Records from a dataset

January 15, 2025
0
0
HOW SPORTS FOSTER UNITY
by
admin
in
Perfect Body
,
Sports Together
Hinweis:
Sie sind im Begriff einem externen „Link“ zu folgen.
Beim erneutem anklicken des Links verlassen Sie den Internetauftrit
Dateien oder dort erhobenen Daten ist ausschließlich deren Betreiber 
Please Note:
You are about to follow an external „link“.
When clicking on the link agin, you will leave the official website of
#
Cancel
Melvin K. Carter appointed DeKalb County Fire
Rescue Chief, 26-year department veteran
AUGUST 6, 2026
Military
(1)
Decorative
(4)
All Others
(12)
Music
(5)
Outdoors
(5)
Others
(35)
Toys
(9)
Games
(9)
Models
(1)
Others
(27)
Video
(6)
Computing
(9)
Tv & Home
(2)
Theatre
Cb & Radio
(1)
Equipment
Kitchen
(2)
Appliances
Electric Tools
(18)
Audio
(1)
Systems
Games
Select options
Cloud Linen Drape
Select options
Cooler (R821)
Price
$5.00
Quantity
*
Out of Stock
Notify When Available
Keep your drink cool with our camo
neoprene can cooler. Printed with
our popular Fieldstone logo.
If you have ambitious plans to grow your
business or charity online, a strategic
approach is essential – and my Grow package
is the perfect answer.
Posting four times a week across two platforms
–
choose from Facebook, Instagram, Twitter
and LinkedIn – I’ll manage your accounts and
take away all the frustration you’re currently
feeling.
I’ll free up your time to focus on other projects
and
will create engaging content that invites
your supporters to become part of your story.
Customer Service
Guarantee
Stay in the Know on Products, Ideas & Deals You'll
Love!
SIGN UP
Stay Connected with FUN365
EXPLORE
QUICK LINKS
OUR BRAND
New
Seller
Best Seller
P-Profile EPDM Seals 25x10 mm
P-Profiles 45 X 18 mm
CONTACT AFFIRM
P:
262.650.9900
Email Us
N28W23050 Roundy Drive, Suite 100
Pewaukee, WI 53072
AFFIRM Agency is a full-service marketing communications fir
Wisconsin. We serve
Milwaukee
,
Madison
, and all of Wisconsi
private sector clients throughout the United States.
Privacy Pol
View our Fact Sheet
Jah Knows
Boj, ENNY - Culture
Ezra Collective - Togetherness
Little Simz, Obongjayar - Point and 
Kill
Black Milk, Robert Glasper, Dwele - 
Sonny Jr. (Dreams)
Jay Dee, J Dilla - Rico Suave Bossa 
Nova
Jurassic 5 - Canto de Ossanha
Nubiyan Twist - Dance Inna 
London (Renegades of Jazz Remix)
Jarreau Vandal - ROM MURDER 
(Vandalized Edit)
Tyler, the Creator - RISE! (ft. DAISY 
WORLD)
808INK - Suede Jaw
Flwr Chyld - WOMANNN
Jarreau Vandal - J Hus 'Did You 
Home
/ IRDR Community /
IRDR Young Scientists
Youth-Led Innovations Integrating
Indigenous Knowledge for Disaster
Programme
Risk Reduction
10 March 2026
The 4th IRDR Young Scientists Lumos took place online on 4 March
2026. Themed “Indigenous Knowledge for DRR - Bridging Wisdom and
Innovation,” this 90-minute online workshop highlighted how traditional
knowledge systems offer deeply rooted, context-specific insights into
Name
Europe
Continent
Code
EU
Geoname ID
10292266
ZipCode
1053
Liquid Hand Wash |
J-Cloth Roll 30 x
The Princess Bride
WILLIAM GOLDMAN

Problem to work on:
Would you copy out exactly the lines above that start at the one containing "Sie sind im" and end at the one containing "Notify When Available", inclusive?

Output for this task:
Sie sind im Begriff einem externen „Link“ zu folgen.
Beim erneutem anklicken des Links verlassen Sie den Internetauftrit
Dateien oder dort erhobenen Daten ist ausschließlich deren Betreiber 
Please Note:
You are about to follow an external „link“.
When clicking on the link agin, you will leave the official website of
#
Cancel
Melvin K. Carter appointed DeKalb County Fire
Rescue Chief, 26-year department veteran
AUGUST 6, 2026
Military
(1)
Decorative
(4)
All Others
(12)
Music
(5)
Outdoors
(5)
Others
(35)
Toys
(9)
Games
(9)
Models
(1)
Others
(27)
Video
(6)
Computing
(9)
Tv & Home
(2)
Theatre
Cb & Radio
(1)
Equipment
Kitchen
(2)
Appliances
Electric Tools
(18)
Audio
(1)
Systems
Games
Select options
Cloud Linen Drape
Select options
Cooler (R821)
Price
$5.00
Quantity
*
Out of Stock
Notify When Available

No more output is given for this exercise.